左舷――――人間でいう左半身のほとんどを喪っている空母の容体は、芳しくなかった。左前腕、左足切断。左頭部に裂傷。右半身に銃創2、背中は大火傷。誰がどう見たって、死んでいるとしか思えなかった。
道中に、流血に躊躇しない磯風が応急手当てをしたらしい。だがその磯風の手際が悪く、悪化しないかはらはらする場面もあったそうだが、何とかトラック泊地に曳航する事が出来た。
明石が血相を変えて集中治療室に運び込んで半日。翌日の昼過ぎに命を取り留めた事が報告された。
「随分、蛮勇な性格らしい。この子は」
「それって、何気に褒めてませんよね」
明石も寝不足で目に隈が出ているが。助手もつけずに治療し続ける方も、蛮勇だ思う――――という言葉は飲み込んだ。

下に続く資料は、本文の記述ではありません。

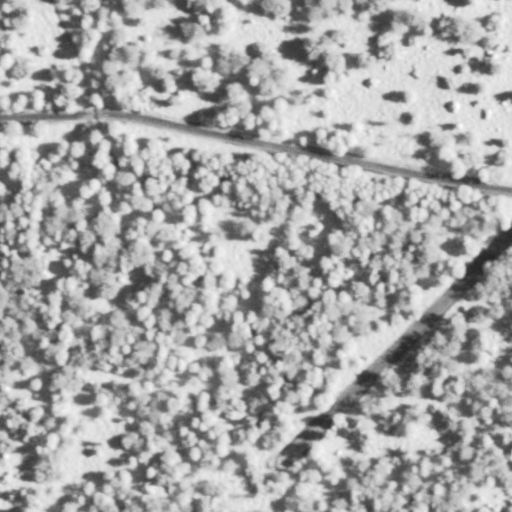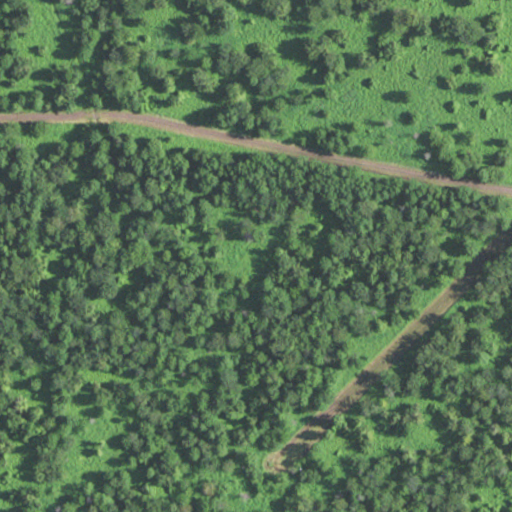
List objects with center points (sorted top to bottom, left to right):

「悪いな、明石。もう一つ頼みたい事が。人工タンパク質繊維の縫合だが、今から出来るか?」
「……多分言われるとは思っていましたが。すいません、ちょっと寝かせて下さい。90分で良いです」
そういって執務室のソファに倒れ込んだ。
人工義手の定着は、手術自体が経過から早ければ早いほど適合が速い。その部分も分かってはいるが、医者が不足するような離島ではその処置を治療と連続で担うのは難しい。
――――提督っていうのは、こんな時に何も出来ないな。そう自嘲し椅子に座る。
防衛大時代には医療分野にも長けた同期もいたが、あいにく自分は、その分野を修業せずに過程を終えている。

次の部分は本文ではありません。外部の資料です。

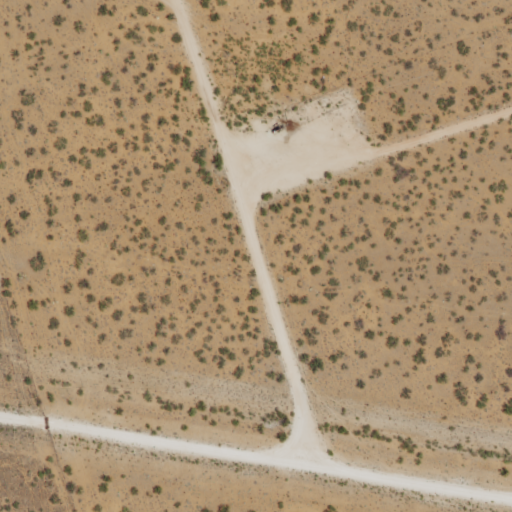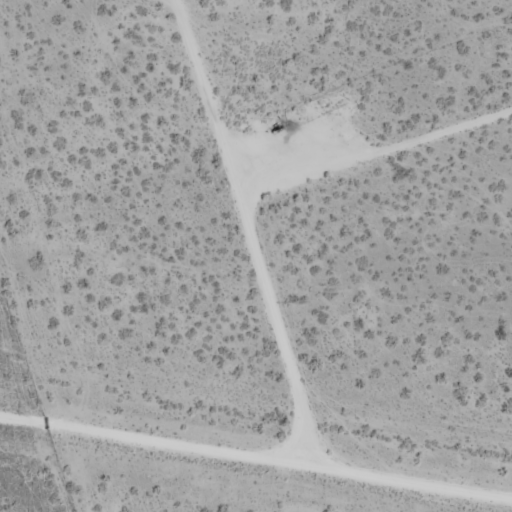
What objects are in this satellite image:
road: (256, 464)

蛮勇は悪い事じゃない。ただ、自分自身を見ているようで、落ち着かないだけだ。
集中治療室で眠る少女に視線を向ける。何故だろう、あの子に似ている気がしてしまう。
「馬鹿馬鹿しい、死者が蘇るとでも?」
朝焼けと共に、その呟きは霧散する。
蛮勇=向こう見ずの勇気
どうも一対多の絶望。奮闘する側の戦いは蛮勇という言葉がよぎります。
艦娘の台詞って難しいですね。ゲームから逸れてはいけない、かつイメージを崩してはならない。ここの所の境界がまだまだです。
戦闘はもともと長く書いたのですが、風呂敷を広げ過ぎるといけないので、カットしてます。
投稿に慣れたら、飽きない程度に増やして行きたいと思います。